Latest revision as of 17:03, 11 October 2019

Materials

  • Homogenization Buffer (50 mM Tris pH 8, 5 mM EDTA, 30 mM Mannitol, PI inhibitor, can be made in bulk without the PI, PI added fresh) (to make 50 mL of homogenization buffer - 2.5 mL of 1M Tris pH 8, 500 uL of 0.5 M EDTA, 0.273 g Mannitol, fill up the rest with water)
  • 10M KOH (28.1g in 50 mL of water)
  • Chloroform/Methanol Mixture (2:1)
  • Butanol Mixture: 3 mL butanol, 1.66 mL Triton-X114, 0.33 mL Methanol
  • Sigma Triglyceride Assay Kit (Cat TR0100)

Protocol

  1. Weigh out 30-50mg tissue (record weights for normalization) on dry ice into round bottom eppendorf tube (2 mL). Add one stainless steel ball bearing.
  2. Add 500ul Homogenization Buffer
  3. Homogenize with Qiagen Tissue Lyser for 3 minutes @ 25Hz for Liver/WAT or for 5 minutes @ 30Hz for muscle
  4. Add 12.5ul KOH
  5. Mix by inverting then transfewr sample to a new 1.5 mL tube. Place dirty ball bearing in ethanol (located in the fume hood)
  6. Add 800ul Chloroform/Methanol Mixture
  7. Vortex vigorously then sit at room temperature for 5 minutes
  8. Centrifuge for 10 minutes @ 13000G
  9. Transfer 200 ul of the bottom layer into a new tube
  10. Centrifuge again for 7-10 minutes @ 13000G
  11. Transfer 150 ul of the bottom layer into the new tube (if there is enough of the bottom layer, transfer a total of 200 ul)
  12. Let evaporate overnight at room temperature
  13. Add(50ul) of Butanol Mixture and vortex. See Suggested Volumes for your specific tissue.
  14. Measure triglyceride levels using SIgma Diagnostic Kit, using 5ul of sample.
    1. Resuspend triglyceride and glycerol reagent with water if necessary
    2. Calculate how many sample you have (samples + blank + standard curve)
    3. Prepare reagent.
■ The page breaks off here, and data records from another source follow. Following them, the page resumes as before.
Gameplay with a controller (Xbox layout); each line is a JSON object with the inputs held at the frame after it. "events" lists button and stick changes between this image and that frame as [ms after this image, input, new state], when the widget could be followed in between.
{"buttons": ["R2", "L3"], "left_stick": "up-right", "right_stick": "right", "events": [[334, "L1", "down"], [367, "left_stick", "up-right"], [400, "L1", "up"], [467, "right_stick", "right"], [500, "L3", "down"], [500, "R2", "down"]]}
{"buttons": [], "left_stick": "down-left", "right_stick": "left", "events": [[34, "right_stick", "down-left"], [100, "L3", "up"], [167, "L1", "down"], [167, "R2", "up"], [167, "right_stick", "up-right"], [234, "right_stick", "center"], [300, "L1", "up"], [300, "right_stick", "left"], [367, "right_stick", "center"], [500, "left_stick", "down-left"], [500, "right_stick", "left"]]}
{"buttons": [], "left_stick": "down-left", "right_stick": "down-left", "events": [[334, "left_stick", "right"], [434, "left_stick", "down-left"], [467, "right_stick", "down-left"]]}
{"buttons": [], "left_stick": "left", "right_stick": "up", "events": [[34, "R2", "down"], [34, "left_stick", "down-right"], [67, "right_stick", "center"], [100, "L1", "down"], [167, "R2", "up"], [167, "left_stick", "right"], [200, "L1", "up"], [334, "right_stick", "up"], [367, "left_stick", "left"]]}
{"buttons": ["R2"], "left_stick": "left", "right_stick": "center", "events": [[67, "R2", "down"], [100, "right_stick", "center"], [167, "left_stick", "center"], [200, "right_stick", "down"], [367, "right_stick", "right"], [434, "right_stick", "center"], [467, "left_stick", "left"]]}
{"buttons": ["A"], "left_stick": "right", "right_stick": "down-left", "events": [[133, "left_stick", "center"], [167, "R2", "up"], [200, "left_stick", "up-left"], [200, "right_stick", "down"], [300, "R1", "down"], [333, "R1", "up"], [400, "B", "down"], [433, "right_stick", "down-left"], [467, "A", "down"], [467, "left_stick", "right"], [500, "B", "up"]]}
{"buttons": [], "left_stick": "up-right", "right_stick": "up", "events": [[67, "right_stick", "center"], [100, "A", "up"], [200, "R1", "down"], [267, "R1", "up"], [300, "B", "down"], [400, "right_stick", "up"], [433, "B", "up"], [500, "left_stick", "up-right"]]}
You need 80uL of glycerol reagent and 20uL of triglyceride reagent. Make extra and combine in a Falcon tube.
    4. Aliquot 100ul into a well of a 96 well plate
    5. For standards, add 0-5 and .5ul of glycerol standard
    6. Add 5ul of resuspended lipid to each well to start (also make a 5ul blank of the butanol mixture) and mix.
    7. Pop any bubbles with tip before incubating.
    8. Let sit for ~30 mins @ room temperature (or 5mins @ 37C if you are in a hurry). If using >10ul of butanol mix the solution may be cloudy. Let it settle and it should become more clear.
    9. Measure absorbance @ 540nm
    10. If any samples are A540<0.1 or above the 5ul standard the A540, then repeat with more or less lipid as required.